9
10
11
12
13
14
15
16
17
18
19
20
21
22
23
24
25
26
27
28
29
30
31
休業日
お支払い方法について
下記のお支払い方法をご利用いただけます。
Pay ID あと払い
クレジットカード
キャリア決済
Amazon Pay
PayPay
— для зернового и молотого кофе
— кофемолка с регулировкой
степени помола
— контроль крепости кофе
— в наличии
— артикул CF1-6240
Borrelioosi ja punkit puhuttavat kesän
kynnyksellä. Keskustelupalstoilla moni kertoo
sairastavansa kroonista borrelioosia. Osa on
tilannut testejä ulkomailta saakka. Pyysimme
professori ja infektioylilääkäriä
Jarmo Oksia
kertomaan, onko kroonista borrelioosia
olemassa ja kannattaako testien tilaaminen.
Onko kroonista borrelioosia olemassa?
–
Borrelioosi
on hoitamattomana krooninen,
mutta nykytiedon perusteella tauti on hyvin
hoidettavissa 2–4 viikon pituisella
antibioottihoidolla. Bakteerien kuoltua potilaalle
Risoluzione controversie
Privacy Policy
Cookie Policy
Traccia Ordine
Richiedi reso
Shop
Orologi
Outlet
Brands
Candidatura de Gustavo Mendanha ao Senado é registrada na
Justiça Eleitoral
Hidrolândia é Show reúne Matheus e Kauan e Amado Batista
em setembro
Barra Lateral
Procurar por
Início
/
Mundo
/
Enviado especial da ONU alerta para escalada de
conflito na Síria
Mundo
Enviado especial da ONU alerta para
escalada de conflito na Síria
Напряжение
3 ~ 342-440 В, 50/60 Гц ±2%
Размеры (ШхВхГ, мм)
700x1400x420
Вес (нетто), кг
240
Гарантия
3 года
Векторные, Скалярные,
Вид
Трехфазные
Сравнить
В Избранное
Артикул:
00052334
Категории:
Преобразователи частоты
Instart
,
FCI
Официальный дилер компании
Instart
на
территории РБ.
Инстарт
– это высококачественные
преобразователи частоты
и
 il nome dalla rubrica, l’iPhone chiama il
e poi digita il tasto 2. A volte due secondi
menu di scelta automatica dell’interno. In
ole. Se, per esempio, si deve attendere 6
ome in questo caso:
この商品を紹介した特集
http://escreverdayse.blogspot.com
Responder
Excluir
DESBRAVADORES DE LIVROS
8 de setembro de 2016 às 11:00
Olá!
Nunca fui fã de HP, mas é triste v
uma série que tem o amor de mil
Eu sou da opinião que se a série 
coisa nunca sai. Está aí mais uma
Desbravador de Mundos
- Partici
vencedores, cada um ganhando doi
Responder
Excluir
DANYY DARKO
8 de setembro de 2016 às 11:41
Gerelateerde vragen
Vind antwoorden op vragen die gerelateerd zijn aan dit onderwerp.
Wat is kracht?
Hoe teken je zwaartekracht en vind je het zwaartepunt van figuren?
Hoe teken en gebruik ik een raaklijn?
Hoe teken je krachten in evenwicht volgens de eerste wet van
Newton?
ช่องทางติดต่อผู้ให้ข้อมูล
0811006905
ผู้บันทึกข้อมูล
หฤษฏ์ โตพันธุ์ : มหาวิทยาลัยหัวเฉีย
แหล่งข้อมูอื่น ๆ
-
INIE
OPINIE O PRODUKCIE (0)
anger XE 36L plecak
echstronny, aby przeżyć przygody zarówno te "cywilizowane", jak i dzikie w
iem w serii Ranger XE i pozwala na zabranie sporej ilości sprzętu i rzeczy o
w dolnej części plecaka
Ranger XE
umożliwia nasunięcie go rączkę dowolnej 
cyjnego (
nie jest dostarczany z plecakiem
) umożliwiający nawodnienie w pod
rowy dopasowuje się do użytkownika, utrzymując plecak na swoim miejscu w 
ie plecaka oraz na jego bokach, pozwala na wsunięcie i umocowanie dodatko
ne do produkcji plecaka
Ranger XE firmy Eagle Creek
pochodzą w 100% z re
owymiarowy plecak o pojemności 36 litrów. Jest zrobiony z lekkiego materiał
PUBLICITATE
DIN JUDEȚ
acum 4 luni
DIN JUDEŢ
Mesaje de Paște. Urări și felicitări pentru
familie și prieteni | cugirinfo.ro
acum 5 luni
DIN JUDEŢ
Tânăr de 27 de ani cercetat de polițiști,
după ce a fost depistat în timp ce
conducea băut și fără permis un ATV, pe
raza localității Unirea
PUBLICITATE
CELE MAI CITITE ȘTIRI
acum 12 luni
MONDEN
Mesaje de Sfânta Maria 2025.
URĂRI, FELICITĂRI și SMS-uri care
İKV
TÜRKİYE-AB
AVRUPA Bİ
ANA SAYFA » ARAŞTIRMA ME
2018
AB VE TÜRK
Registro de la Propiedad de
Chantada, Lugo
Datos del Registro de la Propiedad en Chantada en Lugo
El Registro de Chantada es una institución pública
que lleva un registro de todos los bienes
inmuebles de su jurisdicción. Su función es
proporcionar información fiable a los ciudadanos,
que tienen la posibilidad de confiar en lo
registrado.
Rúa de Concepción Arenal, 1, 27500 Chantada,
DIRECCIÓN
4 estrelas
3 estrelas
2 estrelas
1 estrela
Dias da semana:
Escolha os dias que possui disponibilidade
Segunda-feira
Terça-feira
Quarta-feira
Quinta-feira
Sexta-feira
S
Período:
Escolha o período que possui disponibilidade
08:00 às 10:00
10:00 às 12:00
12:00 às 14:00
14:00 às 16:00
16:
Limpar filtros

──────────

WHAT IS REQUIRED: A verbatim repeat of all the entries above is the required answer.

ANSWER AREA:
9
10
11
12
13
14
15
16
17
18
19
20
21
22
23
24
25
26
27
28
29
30
31
休業日
お支払い方法について
下記のお支払い方法をご利用いただけます。
Pay ID あと払い
クレジットカード
キャリア決済
Amazon Pay
PayPay
— для зернового и молотого кофе
— кофемолка с регулировкой
степени помола
— контроль крепости кофе
— в наличии
— артикул CF1-6240
Borrelioosi ja punkit puhuttavat kesän
kynnyksellä. Keskustelupalstoilla moni kertoo
sairastavansa kroonista borrelioosia. Osa on
tilannut testejä ulkomailta saakka. Pyysimme
professori ja infektioylilääkäriä
Jarmo Oksia
kertomaan, onko kroonista borrelioosia
olemassa ja kannattaako testien tilaaminen.
Onko kroonista borrelioosia olemassa?
–
Borrelioosi
on hoitamattomana krooninen,
mutta nykytiedon perusteella tauti on hyvin
hoidettavissa 2–4 viikon pituisella
antibioottihoidolla. Bakteerien kuoltua potilaalle
Risoluzione controversie
Privacy Policy
Cookie Policy
Traccia Ordine
Richiedi reso
Shop
Orologi
Outlet
Brands
Candidatura de Gustavo Mendanha ao Senado é registrada na
Justiça Eleitoral
Hidrolândia é Show reúne Matheus e Kauan e Amado Batista
em setembro
Barra Lateral
Procurar por
Início
/
Mundo
/
Enviado especial da ONU alerta para escalada de
conflito na Síria
Mundo
Enviado especial da ONU alerta para
escalada de conflito na Síria
Напряжение
3 ~ 342-440 В, 50/60 Гц ±2%
Размеры (ШхВхГ, мм)
700x1400x420
Вес (нетто), кг
240
Гарантия
3 года
Векторные, Скалярные,
Вид
Трехфазные
Сравнить
В Избранное
Артикул:
00052334
Категории:
Преобразователи частоты
Instart
,
FCI
Официальный дилер компании
Instart
на
территории РБ.
Инстарт
– это высококачественные
преобразователи частоты
и
 il nome dalla rubrica, l’iPhone chiama il
e poi digita il tasto 2. A volte due secondi
menu di scelta automatica dell’interno. In
ole. Se, per esempio, si deve attendere 6
ome in questo caso:
この商品を紹介した特集
http://escreverdayse.blogspot.com
Responder
Excluir
DESBRAVADORES DE LIVROS
8 de setembro de 2016 às 11:00
Olá!
Nunca fui fã de HP, mas é triste v
uma série que tem o amor de mil
Eu sou da opinião que se a série 
coisa nunca sai. Está aí mais uma
Desbravador de Mundos
- Partici
vencedores, cada um ganhando doi
Responder
Excluir
DANYY DARKO
8 de setembro de 2016 às 11:41
Gerelateerde vragen
Vind antwoorden op vragen die gerelateerd zijn aan dit onderwerp.
Wat is kracht?
Hoe teken je zwaartekracht en vind je het zwaartepunt van figuren?
Hoe teken en gebruik ik een raaklijn?
Hoe teken je krachten in evenwicht volgens de eerste wet van
Newton?
ช่องทางติดต่อผู้ให้ข้อมูล
0811006905
ผู้บันทึกข้อมูล
หฤษฏ์ โตพันธุ์ : มหาวิทยาลัยหัวเฉีย
แหล่งข้อมูอื่น ๆ
-
INIE
OPINIE O PRODUKCIE (0)
anger XE 36L plecak
echstronny, aby przeżyć przygody zarówno te "cywilizowane", jak i dzikie w
iem w serii Ranger XE i pozwala na zabranie sporej ilości sprzętu i rzeczy o
w dolnej części plecaka
Ranger XE
umożliwia nasunięcie go rączkę dowolnej 
cyjnego (
nie jest dostarczany z plecakiem
) umożliwiający nawodnienie w pod
rowy dopasowuje się do użytkownika, utrzymując plecak na swoim miejscu w 
ie plecaka oraz na jego bokach, pozwala na wsunięcie i umocowanie dodatko
ne do produkcji plecaka
Ranger XE firmy Eagle Creek
pochodzą w 100% z re
owymiarowy plecak o pojemności 36 litrów. Jest zrobiony z lekkiego materiał
PUBLICITATE
DIN JUDEȚ
acum 4 luni
DIN JUDEŢ
Mesaje de Paște. Urări și felicitări pentru
familie și prieteni | cugirinfo.ro
acum 5 luni
DIN JUDEŢ
Tânăr de 27 de ani cercetat de polițiști,
după ce a fost depistat în timp ce
conducea băut și fără permis un ATV, pe
raza localității Unirea
PUBLICITATE
CELE MAI CITITE ȘTIRI
acum 12 luni
MONDEN
Mesaje de Sfânta Maria 2025.
URĂRI, FELICITĂRI și SMS-uri care
İKV
TÜRKİYE-AB
AVRUPA Bİ
ANA SAYFA » ARAŞTIRMA ME
2018
AB VE TÜRK
Registro de la Propiedad de
Chantada, Lugo
Datos del Registro de la Propiedad en Chantada en Lugo
El Registro de Chantada es una institución pública
que lleva un registro de todos los bienes
inmuebles de su jurisdicción. Su función es
proporcionar información fiable a los ciudadanos,
que tienen la posibilidad de confiar en lo
registrado.
Rúa de Concepción Arenal, 1, 27500 Chantada,
DIRECCIÓN
4 estrelas
3 estrelas
2 estrelas
1 estrela
Dias da semana:
Escolha os dias que possui disponibilidade
Segunda-feira
Terça-feira
Quarta-feira
Quinta-feira
Sexta-feira
S
Período:
Escolha o período que possui disponibilidade
08:00 às 10:00
10:00 às 12:00
12:00 às 14:00
14:00 às 16:00
16:
Limpar filtros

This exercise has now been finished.